## Extrait de page
Il y a des photographies qui touchent à
différents aspects de l'œuvre de la Révolution : la
santé, l'éducation, la culture, les sports. D'autres nous
rappellent des moments d'une importance particulière :
le 1er mai 1980, par exemple, avec la marche le long du
Malecón de plus d'un million de Cubains devant l'ancienne
ambassade des États-Unis, connue sous le nom de Seconde marche
du peuple combattant.
Seconde marche du peuple combattant, le 1er mai 1980
Deux photographies (l'inauguration d'une garderie et la
relance des micro-brigades) évoquent le processus
de rectification qui a été initié en 1986. Le
pays intensifiait les préparatifs pour se défendre, seul,
face aux menaces de Reagan qui, trois ans plus tôt, avait envahi
la Grenade et déclaré sa détermination à
contenir «
l'expansion communiste en Amérique centrale » par le
fer et le feu alors qu'il affûtait sa rhétorique
belliciste contre Cuba et le Nicaragua. Dans cette conjoncture, Fidel
dénonce un ennemi intérieur qui essentiellement est aussi
dangereux que l'ennemi extérieur. La société
cubaine
réalise qu'en son sein, dans sa structure officielle et son
tissu
social, existent des « mécanismes
diaboliques », des « erreurs et des tendances
négatives » qui, en fait, peuvent endommager
irrémédiablement les fondements mêmes de la
Révolution : « il ne s'agit pas ici d'une
campagne ; c'est une grande bataille, un grand processus, une
grande lutte ininterrompue », une «
contre-offensive stratégique » qui fait appel
à la « richesse morale » et à «
l'esprit critique » du peuple pour faire face aux
distorsions, à la corruption, à l'irrationalisme qui
existent dans « la logique » des technocrates, «
la tendance créole vers le chaos, l'anarchie et le manque de
respect de la loi », la démoralisation,
le « copismo » [ attitude visant à copier
les modèles des autres - note de la rédaction],
l'attitude d'éviter la controverse et ce « genre de
mysticisme, de rêve [...] à l'effet que les
mécanismes allaient résoudre tous les
problèmes ».
À gauche : Fidel ouvre une garderie ; à droite, les
micro-brigades sont relancées.
Avec ce processus, avec la volonté de rectifier
et l'autocritique sans détour et courageuse qui l'accompagne,
la Révolution cubaine démontre une nouvelle fois ses
réserves morales, son esprit antibureaucratique, sa
capacité d'autorenouvellement intelligent et de combattre et
surmonter les formes de l'impossible qui pourrait surgir (et ressurgir)
en son sein. En fait, lorsque nous exorcisons à partir de
positions révolutionnaires les démons «
créoles » et ceux qui se sont
développés dans d'autres expériences socialistes,
nous n'œuvrons pas seulement pour Cuba « mais pour la cause du
socialisme en général ».

## Consignes
Les affirmations suivantes sont-elles conformes à l'extrait ci-dessus ? Répondez par oui ou par non à chacune en citant les mots de l'extrait qui tranchent. 1. La Seconde marche du peuple combattant s'est déroulée le 1er mai 1980 devant l'ancienne ambassade des États-Unis. 2. Le processus de rectification a été lancé en 1980. 3. La rectification est présentée comme une simple campagne.

## Données fournies
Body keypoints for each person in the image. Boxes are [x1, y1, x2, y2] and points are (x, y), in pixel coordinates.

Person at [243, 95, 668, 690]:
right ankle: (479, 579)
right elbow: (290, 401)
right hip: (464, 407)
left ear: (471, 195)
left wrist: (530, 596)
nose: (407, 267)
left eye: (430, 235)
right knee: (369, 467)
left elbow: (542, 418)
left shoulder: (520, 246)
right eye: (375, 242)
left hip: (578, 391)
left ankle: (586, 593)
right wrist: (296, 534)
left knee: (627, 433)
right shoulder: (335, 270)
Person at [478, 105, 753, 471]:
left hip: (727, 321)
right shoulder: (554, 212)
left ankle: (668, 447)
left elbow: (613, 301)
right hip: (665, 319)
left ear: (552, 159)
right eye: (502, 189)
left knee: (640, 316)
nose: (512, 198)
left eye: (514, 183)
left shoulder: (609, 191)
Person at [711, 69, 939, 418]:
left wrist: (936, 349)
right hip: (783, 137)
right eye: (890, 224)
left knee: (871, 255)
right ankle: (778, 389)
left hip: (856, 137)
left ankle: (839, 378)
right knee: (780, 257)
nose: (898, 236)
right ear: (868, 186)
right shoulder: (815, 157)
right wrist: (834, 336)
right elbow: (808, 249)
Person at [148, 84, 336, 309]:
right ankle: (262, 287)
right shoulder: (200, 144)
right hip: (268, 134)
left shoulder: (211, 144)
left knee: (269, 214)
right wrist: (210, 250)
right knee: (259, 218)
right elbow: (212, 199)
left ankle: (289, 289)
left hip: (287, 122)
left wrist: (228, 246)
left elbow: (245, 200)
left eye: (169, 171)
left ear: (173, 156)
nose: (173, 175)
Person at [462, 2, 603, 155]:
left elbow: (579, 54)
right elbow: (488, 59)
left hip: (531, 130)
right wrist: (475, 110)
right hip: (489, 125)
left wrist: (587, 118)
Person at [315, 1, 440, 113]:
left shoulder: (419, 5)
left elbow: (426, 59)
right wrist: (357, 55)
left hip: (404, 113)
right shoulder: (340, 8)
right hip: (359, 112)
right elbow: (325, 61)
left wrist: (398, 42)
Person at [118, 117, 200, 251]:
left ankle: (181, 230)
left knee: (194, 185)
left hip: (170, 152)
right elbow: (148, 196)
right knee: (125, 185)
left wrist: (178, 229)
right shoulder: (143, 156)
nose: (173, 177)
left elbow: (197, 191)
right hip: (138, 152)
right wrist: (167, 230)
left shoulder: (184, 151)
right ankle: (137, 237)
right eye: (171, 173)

## Réponse à l'exercice
1. Oui : « le 1er mai 1980, par exemple, avec la marche le long du Malecón de plus d'un million de Cubains devant l'ancienne ambassade des États-Unis, connue sous le nom de Seconde marche du peuple combattant ».
2. Non : « le processus de rectification qui a été initié en 1986 ».
3. Non : « il ne s'agit pas ici d'une campagne ; c'est une grande bataille, un grand processus, une grande lutte ininterrompue ».